**DATA SUPPLIED**
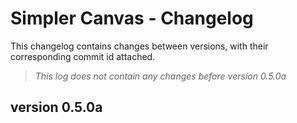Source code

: # Simpler Canvas - Changelog

This changelog contains changes between versions, with their corresponding commit id attached.

> _This log does not contain any changes before version 0.5.0a_

## version 0.5.0a
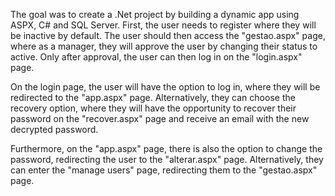 The goal was to create a .Net project by building a dynamic app using ASPX, C# and SQL Server. First, the user needs to register where they will be inactive by default. The user should then access the "gestao.aspx" page, where as a manager, they will approve the user by changing their status to active. Only after approval, the user can then log in on the "login.aspx" page.

On the login page, the user will have the option to log in, where they will be redirected to the "app.aspx" page. Alternatively, they can choose the recovery option, where they will have the opportunity to recover their password on the "recover.aspx" page and receive an email with the new decrypted password.

Furthermore, on the "app.aspx" page, there is also the option to change the password, redirecting the user to the "alterar.aspx" page. Alternatively, they can enter the "manage users" page, redirecting them to the "gestao.aspx" page.
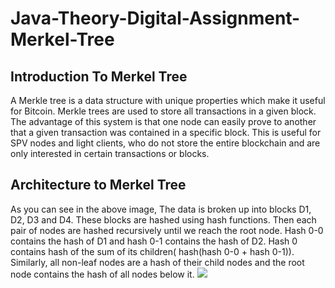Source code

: # Java-Theory-Digital-Assignment-Merkel-Tree
## Introduction To Merkel Tree

A Merkle tree is a data structure with unique properties which make it useful for Bitcoin. Merkle trees are used to store all transactions in a given block. The advantage of this system is that one node can easily prove to another that a given transaction was contained in a specific block. This is useful for SPV nodes and light clients, who do not store the entire blockchain and are only interested in certain transactions or blocks.

## Architecture to Merkel Tree

As you can see in the above image, The data is broken up into blocks D1, D2, D3 and D4. These blocks are hashed using hash functions. Then each pair of nodes are hashed recursively until we reach the root node. Hash 0-0 contains the hash of D1 and hash 0-1 contains the hash of D2. Hash 0 contains hash of the sum of its children( hash(hash 0-0 + hash 0-1)). Similarly, all non-leaf nodes are a hash of their child nodes and the root node contains the hash of all nodes below it.
<img src="https://upload.wikimedia.org/wikipedia/commons/thumb/9/95/Hash_Tree.svg/1920px-Hash_Tree.svg.png" />
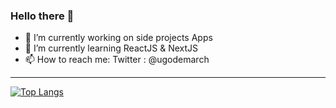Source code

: ### Hello there 👋

<!--
**Ugo-OClock/Ugo-OClock** is a ✨ _special_ ✨ repository because its `README.md` (this file) appears on your GitHub profile.

Here are some ideas to get you started:
-->

- 🔭 I’m currently working on side projects Apps
- 🌱 I’m currently learning ReactJS & NextJS
- 📫 How to reach me: Twitter : @ugodemarch



<!--![Ugo's github stats](https://github-readme-stats-ugo-oclock.vercel.app//api?username=Ugo-OClock&count_private=true&show_icons=true)  -->
------------------------------------------------------------------------------------------------------------------------------------------------------------
[![Top Langs](https://github-readme-stats.vercel.app/api/top-langs/?username=Ugo-OClock&langs_count=8&layout=compact)](https://github.com/Ugo-OClock/github-readme-stats)
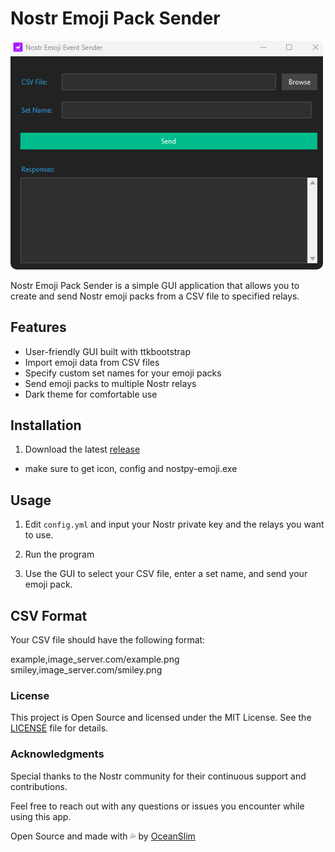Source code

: # Nostr Emoji Pack Sender

<img src="program.png" style="border-radius: 10px; width: 500px;" alt="Example of Program">

Nostr Emoji Pack Sender is a simple GUI application that allows you to create and send Nostr emoji packs from a CSV file to specified relays.

## Features

- User-friendly GUI built with ttkbootstrap
- Import emoji data from CSV files
- Specify custom set names for your emoji packs
- Send emoji packs to multiple Nostr relays
- Dark theme for comfortable use

## Installation

1. Download the latest [release](https://github.com/0ceanSlim/nostpy_emoji/releases//#latest)

- make sure to get icon, config and nostpy-emoji.exe

## Usage

1. Edit `config.yml` and input your Nostr private key and the relays you want to use.

2. Run the program

3. Use the GUI to select your CSV file, enter a set name, and send your emoji pack.

## CSV Format

Your CSV file should have the following format:

example,image_server.com/example.png  
smiley,image_server.com/smiley.png

### License

This project is Open Source and licensed under the MIT License. See the [LICENSE](license) file for details.

### Acknowledgments

Special thanks to the Nostr community for their continuous support and contributions.

Feel free to reach out with any questions or issues you encounter while using this app.

Open Source and made with 💦 by [OceanSlim](https://njump.me/npub1zmc6qyqdfnllhnzzxr5wpepfpnzcf8q6m3jdveflmgruqvd3qa9sjv7f60)
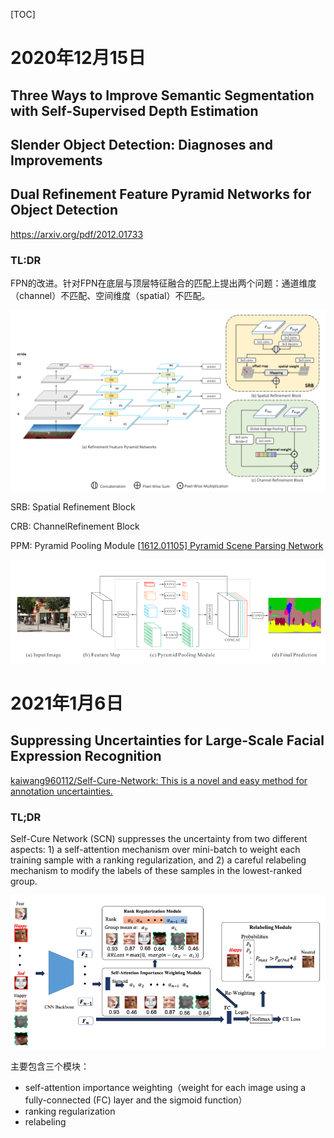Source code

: [TOC]

# 2020年12月15日

## Three Ways to Improve Semantic Segmentation with Self-Supervised Depth Estimation



## Slender Object Detection: Diagnoses and Improvements



## Dual Refinement Feature Pyramid Networks for Object Detection

https://arxiv.org/pdf/2012.01733

### TL:DR

FPN的改进。针对FPN在底层与顶层特征融合的匹配上提出两个问题：通道维度（channel）不匹配、空间维度（spatial）不匹配。

![image-20201204172812866](image/image-20201204172812866.png)



SRB: Spatial Refinement Block

CRB: ChannelRefinement Block

PPM: Pyramid Pooling Module [[1612.01105\] Pyramid Scene Parsing Network](https://arxiv.org/abs/1612.01105)

![image-20201204173012451](image/image-20201204173012451.png)

# 2021年1月6日

## Suppressing Uncertainties for Large-Scale Facial Expression Recognition

[kaiwang960112/Self-Cure-Network: This is a novel and easy method for annotation uncertainties.](https://github.com/kaiwang960112/Self-Cure-Network)

### TL;DR

Self-Cure Network (SCN) suppresses the uncertainty from two different aspects: 1) a self-attention mechanism over mini-batch to weight each training sample with a ranking regularization, and 2) a careful relabeling mechanism to modify the labels of these samples in the lowest-ranked group.

![image-20210106204017608](image/image-20210106204017608.png)

主要包含三个模块：

* self-attention importance weighting（weight for each image using a fully-connected (FC) layer and the sigmoid function）
* ranking regularization
* relabeling






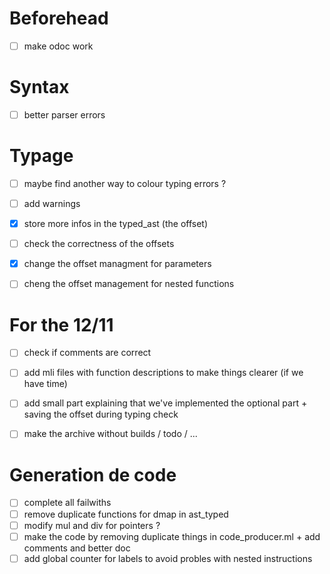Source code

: # Beforehead

- [ ] make odoc work


# Syntax 

- [ ] better parser errors


# Typage

- [ ] maybe find another way to colour typing errors ?
- [ ] add warnings
- [x] store more infos in the typed_ast (the offset)
- [ ] check the correctness of the offsets 
- [x] change the offset managment for parameters 
- [ ] cheng the offset management for nested functions


# For the 12/11

- [ ] check if comments are correct
- [ ] add mli files with function descriptions to make things clearer (if we have time)
- [ ] add small part explaining that we've implemented the optional part + saving the offset during typing check 
- [ ] make the archive without builds / todo / ...


# Generation de code

- [ ] complete all failwiths
- [ ] remove duplicate functions for dmap in ast_typed
- [ ] modify mul and div for pointers ?
- [ ] make the code by removing duplicate things in code_producer.ml + add comments and better doc
- [ ] add global counter for labels to avoid probles with nested instructions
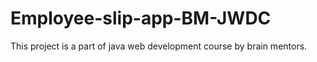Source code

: # Employee-slip-app-BM-JWDC
This project is a part of java web development course by brain mentors.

**WHAT YOU NEED TO DO**
Could you rewrite the entire listing above, replacing "recovery option" with "reset option" and keeping everything else the same? Please omit the pictures.

**SOLUTION TO THIS TASK**
Source code

: # Simpler Canvas - Changelog

This changelog contains changes between versions, with their corresponding commit id attached.

> _This log does not contain any changes before version 0.5.0a_

## version 0.5.0a
 The goal was to create a .Net project by building a dynamic app using ASPX, C# and SQL Server. First, the user needs to register where they will be inactive by default. The user should then access the "gestao.aspx" page, where as a manager, they will approve the user by changing their status to active. Only after approval, the user can then log in on the "login.aspx" page.

On the login page, the user will have the option to log in, where they will be redirected to the "app.aspx" page. Alternatively, they can choose the reset option, where they will have the opportunity to recover their password on the "recover.aspx" page and receive an email with the new decrypted password.

Furthermore, on the "app.aspx" page, there is also the option to change the password, redirecting the user to the "alterar.aspx" page. Alternatively, they can enter the "manage users" page, redirecting them to the "gestao.aspx" page.
Source code

: # Java-Theory-Digital-Assignment-Merkel-Tree
## Introduction To Merkel Tree

A Merkle tree is a data structure with unique properties which make it useful for Bitcoin. Merkle trees are used to store all transactions in a given block. The advantage of this system is that one node can easily prove to another that a given transaction was contained in a specific block. This is useful for SPV nodes and light clients, who do not store the entire blockchain and are only interested in certain transactions or blocks.

## Architecture to Merkel Tree

As you can see in the above image, The data is broken up into blocks D1, D2, D3 and D4. These blocks are hashed using hash functions. Then each pair of nodes are hashed recursively until we reach the root node. Hash 0-0 contains the hash of D1 and hash 0-1 contains the hash of D2. Hash 0 contains hash of the sum of its children( hash(hash 0-0 + hash 0-1)). Similarly, all non-leaf nodes are a hash of their child nodes and the root node contains the hash of all nodes below it.
<img src="https://upload.wikimedia.org/wikipedia/commons/thumb/9/95/Hash_Tree.svg/1920px-Hash_Tree.svg.png" />
Source code

: ### Hello there 👋

<!--
**Ugo-OClock/Ugo-OClock** is a ✨ _special_ ✨ repository because its `README.md` (this file) appears on your GitHub profile.

Here are some ideas to get you started:
-->

- 🔭 I’m currently working on side projects Apps
- 🌱 I’m currently learning ReactJS & NextJS
- 📫 How to reach me: Twitter : @ugodemarch



<!--![Ugo's github stats](https://github-readme-stats-ugo-oclock.vercel.app//api?username=Ugo-OClock&count_private=true&show_icons=true)  -->
------------------------------------------------------------------------------------------------------------------------------------------------------------
[![Top Langs](https://github-readme-stats.vercel.app/api/top-langs/?username=Ugo-OClock&langs_count=8&layout=compact)](https://github.com/Ugo-OClock/github-readme-stats)
Source code

: # Nostr Emoji Pack Sender

<img src="program.png" style="border-radius: 10px; width: 500px;" alt="Example of Program">

Nostr Emoji Pack Sender is a simple GUI application that allows you to create and send Nostr emoji packs from a CSV file to specified relays.

## Features

- User-friendly GUI built with ttkbootstrap
- Import emoji data from CSV files
- Specify custom set names for your emoji packs
- Send emoji packs to multiple Nostr relays
- Dark theme for comfortable use

## Installation

1. Download the latest [release](https://github.com/0ceanSlim/nostpy_emoji/releases//#latest)

- make sure to get icon, config and nostpy-emoji.exe

## Usage

1. Edit `config.yml` and input your Nostr private key and the relays you want to use.

2. Run the program

3. Use the GUI to select your CSV file, enter a set name, and send your emoji pack.

## CSV Format

Your CSV file should have the following format:

example,image_server.com/example.png  
smiley,image_server.com/smiley.png

### License

This project is Open Source and licensed under the MIT License. See the [LICENSE](license) file for details.

### Acknowledgments

Special thanks to the Nostr community for their continuous support and contributions.

Feel free to reach out with any questions or issues you encounter while using this app.

Open Source and made with 💦 by [OceanSlim](https://njump.me/npub1zmc6qyqdfnllhnzzxr5wpepfpnzcf8q6m3jdveflmgruqvd3qa9sjv7f60)
Source code

: [TOC]

# 2020年12月15日

## Three Ways to Improve Semantic Segmentation with Self-Supervised Depth Estimation



## Slender Object Detection: Diagnoses and Improvements



## Dual Refinement Feature Pyramid Networks for Object Detection

https://arxiv.org/pdf/2012.01733

### TL:DR

FPN的改进。针对FPN在底层与顶层特征融合的匹配上提出两个问题：通道维度（channel）不匹配、空间维度（spatial）不匹配。

![image-20201204172812866](image/image-20201204172812866.png)



SRB: Spatial Refinement Block

CRB: ChannelRefinement Block

PPM: Pyramid Pooling Module [[1612.01105\] Pyramid Scene Parsing Network](https://arxiv.org/abs/1612.01105)

![image-20201204173012451](image/image-20201204173012451.png)

# 2021年1月6日

## Suppressing Uncertainties for Large-Scale Facial Expression Recognition

[kaiwang960112/Self-Cure-Network: This is a novel and easy method for annotation uncertainties.](https://github.com/kaiwang960112/Self-Cure-Network)

### TL;DR

Self-Cure Network (SCN) suppresses the uncertainty from two different aspects: 1) a self-attention mechanism over mini-batch to weight each training sample with a ranking regularization, and 2) a careful relabeling mechanism to modify the labels of these samples in the lowest-ranked group.

![image-20210106204017608](image/image-20210106204017608.png)

主要包含三个模块：

* self-attention importance weighting（weight for each image using a fully-connected (FC) layer and the sigmoid function）
* ranking regularization
* relabeling






Source code

: # Beforehead

- [ ] make odoc work


# Syntax 

- [ ] better parser errors


# Typage

- [ ] maybe find another way to colour typing errors ?
- [ ] add warnings
- [x] store more infos in the typed_ast (the offset)
- [ ] check the correctness of the offsets 
- [x] change the offset managment for parameters 
- [ ] cheng the offset management for nested functions


# For the 12/11

- [ ] check if comments are correct
- [ ] add mli files with function descriptions to make things clearer (if we have time)
- [ ] add small part explaining that we've implemented the optional part + saving the offset during typing check 
- [ ] make the archive without builds / todo / ...


# Generation de code

- [ ] complete all failwiths
- [ ] remove duplicate functions for dmap in ast_typed
- [ ] modify mul and div for pointers ?
- [ ] make the code by removing duplicate things in code_producer.ml + add comments and better doc
- [ ] add global counter for labels to avoid probles with nested instructions
Source code

: # Employee-slip-app-BM-JWDC
This project is a part of java web development course by brain mentors.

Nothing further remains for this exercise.